As a responsible government we have the duty to use all available means to stop the escalating violence and restore calmness in society. As the current situation has clearly given rise to a state of serious public danger, the chief executive in council decided at a special meeting this morning to invoke the power under the Emergency Regulations Ordinance and make a new regulation in the name of prohibition of face covering regulation, which is essentially an anti-mask law, something which has originally been introduced in a number of jurisdictions around the world and discussed here in Hong Kong.

We believe the new law will create a deterrent effect against masked violent protesters and rioters, and will assist the police in its law enforcement. The security for security will later explain in greater details the provisions and the secretary of justice will speak on legal matters.

I would like to emphasize the decision to invoke the ERO is a difficult but also a necessary one for public interest.

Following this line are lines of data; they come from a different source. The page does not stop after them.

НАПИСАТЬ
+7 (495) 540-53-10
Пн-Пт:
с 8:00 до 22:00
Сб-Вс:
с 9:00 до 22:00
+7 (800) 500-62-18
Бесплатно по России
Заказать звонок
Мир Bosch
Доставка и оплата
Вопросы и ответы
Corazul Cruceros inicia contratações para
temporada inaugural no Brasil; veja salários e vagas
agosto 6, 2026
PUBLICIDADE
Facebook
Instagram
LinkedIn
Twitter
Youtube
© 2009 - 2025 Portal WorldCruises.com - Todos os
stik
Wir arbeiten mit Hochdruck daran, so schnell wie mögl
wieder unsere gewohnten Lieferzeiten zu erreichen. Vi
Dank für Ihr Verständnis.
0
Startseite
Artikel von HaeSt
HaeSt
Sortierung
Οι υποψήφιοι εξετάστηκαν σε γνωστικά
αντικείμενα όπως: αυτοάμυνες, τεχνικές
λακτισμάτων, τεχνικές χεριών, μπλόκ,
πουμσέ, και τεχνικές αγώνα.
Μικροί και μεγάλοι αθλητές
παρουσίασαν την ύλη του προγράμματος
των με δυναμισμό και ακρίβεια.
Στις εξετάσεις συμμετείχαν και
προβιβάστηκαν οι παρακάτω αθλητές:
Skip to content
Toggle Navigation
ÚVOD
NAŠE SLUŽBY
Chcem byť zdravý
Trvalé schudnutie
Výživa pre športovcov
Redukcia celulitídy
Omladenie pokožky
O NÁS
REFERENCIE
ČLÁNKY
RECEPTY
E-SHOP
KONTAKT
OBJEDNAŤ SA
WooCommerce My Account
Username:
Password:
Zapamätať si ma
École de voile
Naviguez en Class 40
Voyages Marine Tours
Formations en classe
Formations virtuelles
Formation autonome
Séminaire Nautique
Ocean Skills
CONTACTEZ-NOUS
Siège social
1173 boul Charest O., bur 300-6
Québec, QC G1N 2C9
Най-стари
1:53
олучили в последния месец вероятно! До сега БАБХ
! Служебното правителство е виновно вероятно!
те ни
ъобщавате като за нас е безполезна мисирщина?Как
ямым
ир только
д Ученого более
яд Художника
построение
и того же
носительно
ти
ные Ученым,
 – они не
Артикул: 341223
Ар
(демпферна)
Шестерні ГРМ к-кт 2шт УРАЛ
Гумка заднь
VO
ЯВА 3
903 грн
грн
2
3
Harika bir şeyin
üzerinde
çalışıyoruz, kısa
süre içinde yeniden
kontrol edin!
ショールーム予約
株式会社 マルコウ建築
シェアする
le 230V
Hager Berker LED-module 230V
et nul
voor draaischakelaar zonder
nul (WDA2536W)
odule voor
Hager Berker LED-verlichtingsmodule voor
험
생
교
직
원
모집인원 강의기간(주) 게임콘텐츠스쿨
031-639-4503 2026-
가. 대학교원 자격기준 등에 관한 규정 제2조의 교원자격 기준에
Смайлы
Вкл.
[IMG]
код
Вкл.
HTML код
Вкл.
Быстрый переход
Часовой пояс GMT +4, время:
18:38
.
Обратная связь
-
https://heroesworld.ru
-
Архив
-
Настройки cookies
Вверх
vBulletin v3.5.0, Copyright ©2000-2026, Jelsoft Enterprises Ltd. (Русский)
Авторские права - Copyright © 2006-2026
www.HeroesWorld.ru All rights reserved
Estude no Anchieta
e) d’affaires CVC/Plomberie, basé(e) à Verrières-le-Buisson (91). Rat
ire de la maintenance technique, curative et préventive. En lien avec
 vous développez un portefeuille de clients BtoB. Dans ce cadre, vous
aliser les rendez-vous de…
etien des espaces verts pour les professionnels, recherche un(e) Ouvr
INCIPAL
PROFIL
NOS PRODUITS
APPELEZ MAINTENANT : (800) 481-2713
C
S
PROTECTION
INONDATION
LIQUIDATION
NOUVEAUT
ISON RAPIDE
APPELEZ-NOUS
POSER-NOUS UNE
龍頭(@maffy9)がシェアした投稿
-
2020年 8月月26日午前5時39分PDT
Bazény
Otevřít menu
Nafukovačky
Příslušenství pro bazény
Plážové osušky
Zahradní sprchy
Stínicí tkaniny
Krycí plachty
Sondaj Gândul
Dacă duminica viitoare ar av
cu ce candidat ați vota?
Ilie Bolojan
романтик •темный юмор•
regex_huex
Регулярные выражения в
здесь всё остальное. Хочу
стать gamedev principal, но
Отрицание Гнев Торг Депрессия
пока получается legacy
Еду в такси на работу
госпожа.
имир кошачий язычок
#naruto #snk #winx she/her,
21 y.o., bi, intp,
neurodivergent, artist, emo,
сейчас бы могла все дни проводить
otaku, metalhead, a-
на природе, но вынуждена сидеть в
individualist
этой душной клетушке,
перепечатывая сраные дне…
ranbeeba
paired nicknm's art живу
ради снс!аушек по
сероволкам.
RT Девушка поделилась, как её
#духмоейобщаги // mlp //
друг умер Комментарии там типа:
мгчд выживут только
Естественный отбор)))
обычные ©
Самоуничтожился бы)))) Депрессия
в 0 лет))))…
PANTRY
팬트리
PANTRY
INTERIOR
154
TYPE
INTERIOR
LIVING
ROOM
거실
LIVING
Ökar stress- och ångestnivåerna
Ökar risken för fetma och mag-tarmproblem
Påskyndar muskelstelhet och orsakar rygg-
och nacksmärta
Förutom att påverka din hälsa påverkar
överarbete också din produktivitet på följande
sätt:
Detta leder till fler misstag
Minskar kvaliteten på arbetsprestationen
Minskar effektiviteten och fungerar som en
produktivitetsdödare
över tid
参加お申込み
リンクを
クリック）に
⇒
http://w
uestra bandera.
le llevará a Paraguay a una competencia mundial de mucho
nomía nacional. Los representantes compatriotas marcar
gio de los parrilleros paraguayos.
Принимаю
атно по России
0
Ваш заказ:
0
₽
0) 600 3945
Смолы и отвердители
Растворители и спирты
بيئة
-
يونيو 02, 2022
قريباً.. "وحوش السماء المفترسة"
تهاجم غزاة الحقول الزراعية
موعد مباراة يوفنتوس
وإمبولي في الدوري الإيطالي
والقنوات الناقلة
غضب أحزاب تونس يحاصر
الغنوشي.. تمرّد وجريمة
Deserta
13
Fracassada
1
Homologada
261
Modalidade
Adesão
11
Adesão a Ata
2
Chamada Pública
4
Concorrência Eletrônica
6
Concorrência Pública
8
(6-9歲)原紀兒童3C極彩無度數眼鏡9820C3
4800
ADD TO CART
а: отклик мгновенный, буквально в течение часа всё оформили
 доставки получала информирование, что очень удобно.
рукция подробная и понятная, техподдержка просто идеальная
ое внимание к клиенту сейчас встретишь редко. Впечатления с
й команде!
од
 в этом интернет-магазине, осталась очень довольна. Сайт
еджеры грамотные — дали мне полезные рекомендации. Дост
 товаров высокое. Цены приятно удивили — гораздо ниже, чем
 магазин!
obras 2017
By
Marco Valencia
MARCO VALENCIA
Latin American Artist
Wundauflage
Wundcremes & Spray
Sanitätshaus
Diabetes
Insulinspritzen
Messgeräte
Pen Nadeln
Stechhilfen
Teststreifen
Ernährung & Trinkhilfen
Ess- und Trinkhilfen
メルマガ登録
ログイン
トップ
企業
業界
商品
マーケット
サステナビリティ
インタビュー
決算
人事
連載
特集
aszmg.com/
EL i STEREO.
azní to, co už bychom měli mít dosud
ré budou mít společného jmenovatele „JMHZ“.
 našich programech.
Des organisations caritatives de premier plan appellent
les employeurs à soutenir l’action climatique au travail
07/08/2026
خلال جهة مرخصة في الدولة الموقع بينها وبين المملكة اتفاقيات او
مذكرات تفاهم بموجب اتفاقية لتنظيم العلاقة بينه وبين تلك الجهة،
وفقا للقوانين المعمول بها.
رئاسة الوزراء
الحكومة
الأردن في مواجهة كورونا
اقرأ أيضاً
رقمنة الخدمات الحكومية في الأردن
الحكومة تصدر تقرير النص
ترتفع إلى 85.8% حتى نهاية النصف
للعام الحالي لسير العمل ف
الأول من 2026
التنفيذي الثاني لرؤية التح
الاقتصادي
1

Let me make four points in conclusion:

  1. Although the ordinance carries the title emergency, Hong Kong is not in a state of emergency and we are not proclaiming that Hong Kong is entering a state of emergency. But we are indeed in an occasion of serious danger, which is a stated condition in ERO for the Chief Executive in Council to exercise certain powers. And I would say that we are now in rather extensive and serious public danger. It is essential for us to stop violence and restore calmness in society as soon as possible. We hope that the new legislation can help us to achieve this objective.
  2. The second point I want to make is that the objective of this regulation is to end violence and restore order and I believe this is now the broad consensus of Hong Kong people.
  3. The third point is this regulation targets rioters or those who resort to violence. That’s why the regulation contains defense and exemptions to cater for legitimate needs to wear a mask. And we believe that by so doing, we have struck a necessary balance.
  4. The regulation is a piece of subsidiary legislation, subject to negative vetting. So when Legislative Council resumes on the 16th of October, the regulation will be tabled in the Legislative Council for members’ discussion.

Finally let my reiterate that I and my principal officials will continue our dialogue with the public for it is the best way to find solutions to some of the deep-seated social problems in Hong Kong and to allow Hong Kong to move forward.